Assignment
Pictures excluded, please transcribe exactly the lines from the one with "524 90 2.29" through the end of the records below, and nothing more.

Records provided
*** Block opens ***

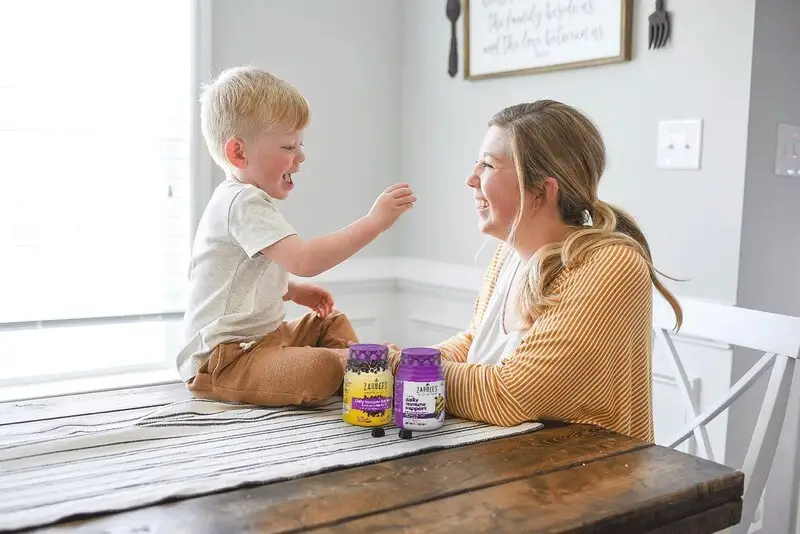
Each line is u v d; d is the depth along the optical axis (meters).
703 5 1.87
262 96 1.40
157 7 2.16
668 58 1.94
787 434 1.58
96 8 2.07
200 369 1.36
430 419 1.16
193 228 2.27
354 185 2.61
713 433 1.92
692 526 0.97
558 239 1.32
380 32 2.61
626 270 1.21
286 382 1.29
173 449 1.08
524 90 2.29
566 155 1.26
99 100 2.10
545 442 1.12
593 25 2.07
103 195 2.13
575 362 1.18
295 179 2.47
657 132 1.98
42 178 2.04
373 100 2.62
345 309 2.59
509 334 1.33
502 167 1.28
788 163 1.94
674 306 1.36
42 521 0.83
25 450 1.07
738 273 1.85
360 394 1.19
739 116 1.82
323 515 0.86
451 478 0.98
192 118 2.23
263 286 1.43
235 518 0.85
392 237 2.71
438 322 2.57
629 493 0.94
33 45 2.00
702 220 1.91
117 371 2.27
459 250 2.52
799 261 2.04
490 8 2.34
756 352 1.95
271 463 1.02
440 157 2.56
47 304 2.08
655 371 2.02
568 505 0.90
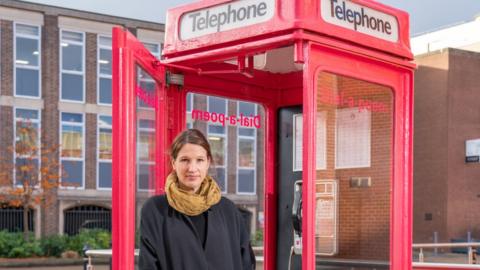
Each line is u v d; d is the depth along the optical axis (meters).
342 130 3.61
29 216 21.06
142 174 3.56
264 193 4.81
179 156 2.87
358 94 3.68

*** Block closes ***

Result of the task
524 90 2.29
566 155 1.26
99 100 2.10
545 442 1.12
593 25 2.07
103 195 2.13
575 362 1.18
295 179 2.47
657 132 1.98
42 178 2.04
373 100 2.62
345 309 2.59
509 334 1.33
502 167 1.28
788 163 1.94
674 306 1.36
42 521 0.83
25 450 1.07
738 273 1.85
360 394 1.19
739 116 1.82
323 515 0.86
451 478 0.98
192 118 2.23
263 286 1.43
235 518 0.85
392 237 2.71
438 322 2.57
629 493 0.94
33 45 2.00
702 220 1.91
117 371 2.27
459 250 2.52
799 261 2.04
490 8 2.34
756 352 1.95
271 463 1.02
440 157 2.56
47 304 2.08
655 371 2.02
568 505 0.90
Each line is u v d; d is the depth along the optical axis (meters).
342 130 3.61
29 216 21.06
142 174 3.56
264 193 4.81
179 156 2.87
358 94 3.68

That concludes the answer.